AT&T Inc. is an American multinational telecommunications holding company headquartered at Whitacre Tower in Downtown Dallas, Texas. It is the world's largest telecommunications company by revenue and the third largest provider of mobile telephone services in the U.S. As of 2022, AT&T was ranked 13th on the Fortune 500 rankings of the largest United States corporations, with revenues of $168.8 billion! 😮
One of the main pain point that AT&T users are facing is constant exposure to SPAM messages.
AT&T has been able to manually flag spam messages for a time, but they are looking for an automated way of detecting spams to protect their users.
Your goal is to build a spam detector, that can automatically flag spams as they come based solely on the sms' content.
To start off, AT&T would like you to use the folowing dataset:
Dowload the Dataset
To help you achieve this project, here are a few tips that should help you:
A good deep learing model does not necessarily have to be super complicated!
You do not have access to a whole lot of data, perhaps channeling the power of a more sophisticated model trained on billions of observations might help!

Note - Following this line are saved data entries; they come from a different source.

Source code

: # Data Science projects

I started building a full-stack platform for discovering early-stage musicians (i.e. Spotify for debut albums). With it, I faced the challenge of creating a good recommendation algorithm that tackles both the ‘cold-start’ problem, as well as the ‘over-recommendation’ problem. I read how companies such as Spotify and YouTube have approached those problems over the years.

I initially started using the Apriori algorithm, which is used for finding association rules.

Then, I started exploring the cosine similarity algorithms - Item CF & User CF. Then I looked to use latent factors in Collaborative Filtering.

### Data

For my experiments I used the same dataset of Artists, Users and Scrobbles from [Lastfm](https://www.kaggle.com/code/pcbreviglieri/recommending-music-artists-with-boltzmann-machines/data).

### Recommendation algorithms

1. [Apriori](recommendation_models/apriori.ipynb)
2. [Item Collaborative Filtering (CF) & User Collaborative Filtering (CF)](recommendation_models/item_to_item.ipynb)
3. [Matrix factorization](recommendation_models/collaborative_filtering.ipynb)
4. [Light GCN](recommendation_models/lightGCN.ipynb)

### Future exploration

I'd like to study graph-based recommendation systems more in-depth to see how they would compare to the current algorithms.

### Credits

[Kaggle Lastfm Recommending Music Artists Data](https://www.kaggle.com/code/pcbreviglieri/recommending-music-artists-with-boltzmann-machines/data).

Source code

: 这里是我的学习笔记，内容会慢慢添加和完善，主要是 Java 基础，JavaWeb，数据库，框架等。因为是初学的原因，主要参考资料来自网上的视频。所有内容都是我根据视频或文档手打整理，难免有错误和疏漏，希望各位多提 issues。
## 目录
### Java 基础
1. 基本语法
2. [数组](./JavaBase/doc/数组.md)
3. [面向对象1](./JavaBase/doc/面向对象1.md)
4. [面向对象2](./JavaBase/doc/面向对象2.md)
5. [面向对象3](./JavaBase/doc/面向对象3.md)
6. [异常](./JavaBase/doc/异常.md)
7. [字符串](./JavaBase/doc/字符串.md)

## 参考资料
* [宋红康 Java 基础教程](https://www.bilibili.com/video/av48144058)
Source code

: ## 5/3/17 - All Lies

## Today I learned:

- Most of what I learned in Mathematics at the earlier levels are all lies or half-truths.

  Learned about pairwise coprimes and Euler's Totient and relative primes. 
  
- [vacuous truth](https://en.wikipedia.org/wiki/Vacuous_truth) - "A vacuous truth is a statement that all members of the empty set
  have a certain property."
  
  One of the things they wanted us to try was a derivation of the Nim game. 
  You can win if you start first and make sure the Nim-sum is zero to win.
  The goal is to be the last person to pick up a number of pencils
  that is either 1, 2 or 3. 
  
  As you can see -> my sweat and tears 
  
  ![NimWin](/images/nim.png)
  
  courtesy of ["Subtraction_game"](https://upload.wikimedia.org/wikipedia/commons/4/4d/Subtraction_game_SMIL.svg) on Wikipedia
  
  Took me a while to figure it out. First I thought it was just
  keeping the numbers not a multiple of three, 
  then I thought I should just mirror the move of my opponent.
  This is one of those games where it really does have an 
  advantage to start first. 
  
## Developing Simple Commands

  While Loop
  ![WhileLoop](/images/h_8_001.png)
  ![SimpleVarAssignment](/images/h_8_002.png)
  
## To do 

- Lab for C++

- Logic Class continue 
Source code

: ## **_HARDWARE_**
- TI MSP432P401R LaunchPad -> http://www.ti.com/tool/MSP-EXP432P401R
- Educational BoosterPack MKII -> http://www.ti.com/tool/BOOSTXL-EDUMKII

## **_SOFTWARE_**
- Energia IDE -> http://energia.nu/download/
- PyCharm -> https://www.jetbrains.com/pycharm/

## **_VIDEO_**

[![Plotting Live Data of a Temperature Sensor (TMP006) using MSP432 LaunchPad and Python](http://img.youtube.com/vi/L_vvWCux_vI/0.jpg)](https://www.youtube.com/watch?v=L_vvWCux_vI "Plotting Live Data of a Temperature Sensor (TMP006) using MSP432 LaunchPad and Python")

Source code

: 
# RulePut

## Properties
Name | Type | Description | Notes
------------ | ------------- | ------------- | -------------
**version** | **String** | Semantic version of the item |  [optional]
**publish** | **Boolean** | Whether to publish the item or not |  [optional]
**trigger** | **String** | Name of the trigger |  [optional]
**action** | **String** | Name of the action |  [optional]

To complete this project, your team should:
- Write a notebook that runs preprocessing and trains one or more deep learning models in order to predict the spam or ham nature of the sms
- State the achieved performance clearly
Python 3.12.1
For a project like ATT, it might look something like this:
[ ] find a good LLM model to handle spam
[ ] train it to improve it with the data
[ ] Try and compare with best in class model @ Hugging face
-
What tools do you have to use? Lightning IA and Colab to train the model ,and the fine tuning.
-
What processes do you need to put into place?
- Select pretrained model
- Fine tune our models
- evaluate it
-
What questions do you need to answer? Spam or ham ? that is the question.
-
What problems do you need to solve? toileting the data Fine tune
-
What specific files do you need hand in for the certification? Notebook and a result brief about the evaluation of the models.